Серые души - Филипп Клодель 8 стр.


Раз двадцать или сто на дню Каролина надевала свои премиленькие туфельки, а полковник тем временем элегантно курил свои буроватые зловонные сигарки, отогнув руку с перстнями на всех пальцах, и оглядывал черными глазами окрестные крыши. У меня и сегодня в голове крутится эта песенка, и я скрежещу зубами. Когда звуки полковничьей забавы разносились по городку, все еще думали о Денной Красавице и воображали лицо скота, который с ней это сотворил, так что песенка стала сверлом, которое нам медленно загоняли в мозг, проделав коловоротом аккуратную дырку в черепе. В сущности, это было сродни яйцам судьи, его маленьким мирочкам, которые он смаковал рядом с трупом. Неудивительно, что эти двое, Мьерк и Мациев, прежде не знавшие друг друга, поладили между собой, как два вора на ярмарке, и стали неразлейвода. В сущности, эта парочка так сблизилась благодаря своей нечистоте.

XIII

Но не все так просто. Никогда не ошибаются только святые и ангелы. Видя, что сделал Мациев (о чем я собираюсь рассказать), его сразу же отнесли к породе мерзавцев, самой многочисленной на земле, которая размножается, как тараканы, и лучше всех процветает.

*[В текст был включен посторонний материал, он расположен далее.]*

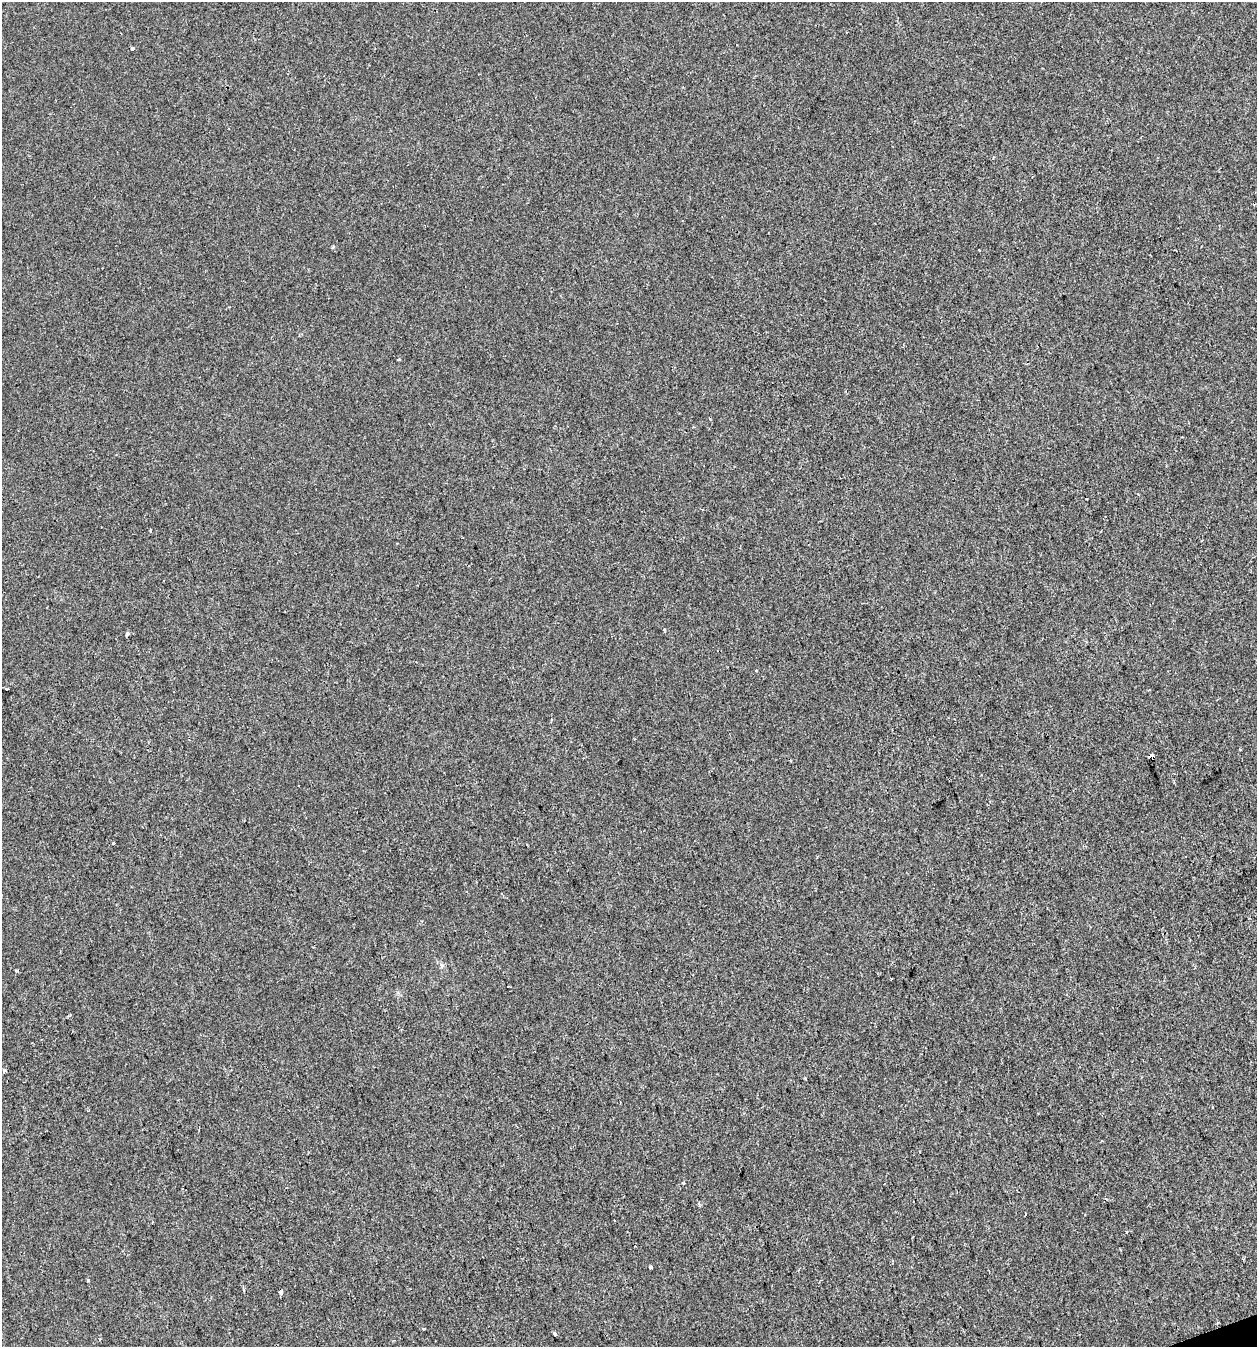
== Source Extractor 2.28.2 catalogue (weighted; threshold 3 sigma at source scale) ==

Однако именно он за двадцать три года до Дела позволил испоганить свою карьеру и долгие годы оставался простым лейтенантом, в то время как другие получали повышение, а все из-за того, что был дрейфусаром, но отнюдь не опереточным, не одним из тысяч болтунов, что разглагольствовали о деле Дрейфуса лишь в конце семейной трапезы! Нет, у Мациева были бычьи яйца, и он публично поддерживал маленького капитана, заявлял, что верит в его невиновность, и принимал в штыки благонамеренную мысль штабистов, тем самым восстанавливая против себя всех тех, кто мог задержать его продвижение по службе к золотым звездам на эполетах мундиров.

Все это уже История, так называемая великая История, но которая часто попадает в каменный мешок забвения, и ее события откапывают лишь случайно, роясь на чердаках или в кучах старого хлама.

Это случилось после смерти моего отца, в двадцать шестом году. Мне пришлось вернуться в кособокий домишко, где я родился и вырос. Не хотелось с этим тянуть. Смерть отца оказалась еще одной в списке, а я уже заплатил по этому счету, причем полностью. Этот дом стал домом мертвецов: сначала мать, упокой Господи ее душу, довольно давно, когда я был еще мальчишкой, а теперь и отец. Это уже не было домом моего детства. Стало похоже на могилу.

Даже деревня не была похожа на ту, что я знал. После войны и четырех лет обстрелов все оттуда разъехались, оставив распотрошенные дома и дырявые, как швейцарский сыр, улицы. В деревне оставались только мой отец, потому что уехать для него значило признать победу бошей, даже после их поражения, да Фантен Маркуар, совершенно чокнутый старик, говоривший со свиньями и живший с очень старой коровой, которую звал Мадам.

Они с коровой спали бок о бок в хлеву. В конце концов, даже стали похожи друг на друга, запахом и всем остальным, разве что у коровы наверняка было побольше здравого смысла, чем у него, и меньше злобы. Фантен ненавидел моего отца. Отец платил ему той же монетой. Два безумца в призрачной деревне, поносившие друг друга среди руин, а порой и бросавшиеся камнями, как морщинистые, колченогие мальчишки. Каждое утро еще до рассвета Фантен Маркуар приходил к двери моего отца, снимал штаны и испражнялся. А отец каждый вечер дожидался, когда Фантен Маркуар заснет под боком своей коровы, и делал то же самое перед его дверью.

Это длилось годами. Как ритуал. Своего рода приветствие. Вежливость ниже пояса. Они были знакомы еще со школы. И ненавидели друг друга, уже не помня за что. Бегали за одними девчонками, играли в одни игры, наверняка испытывали одни и те же страдания. Время опустошило их, как опустошает людские тела и сердца.


– Так он помер?

– Точно помер, папаша Маркуар…

– Вот сволочь, подстроить мне такое!

– Он старый был.

– Выходит, и я тоже?

– Выходит.

– Засранец, подстроить мне такое! Что со мной теперь будет?

– Уедете. В какое-нибудь другое место, папаша Маркуар.

– Шутишь, сопляк, уехать в другое место… Ты такая же скотина, как и твой папаша! Подлюга! Можно подумать, что он и на свет-то родился только для того, чтобы меня допекать… Что со мной будет… Думаешь, он мучился?

– Не думаю.

– Ну хоть немного?

– Может быть, не знаю. Да и кто может знать?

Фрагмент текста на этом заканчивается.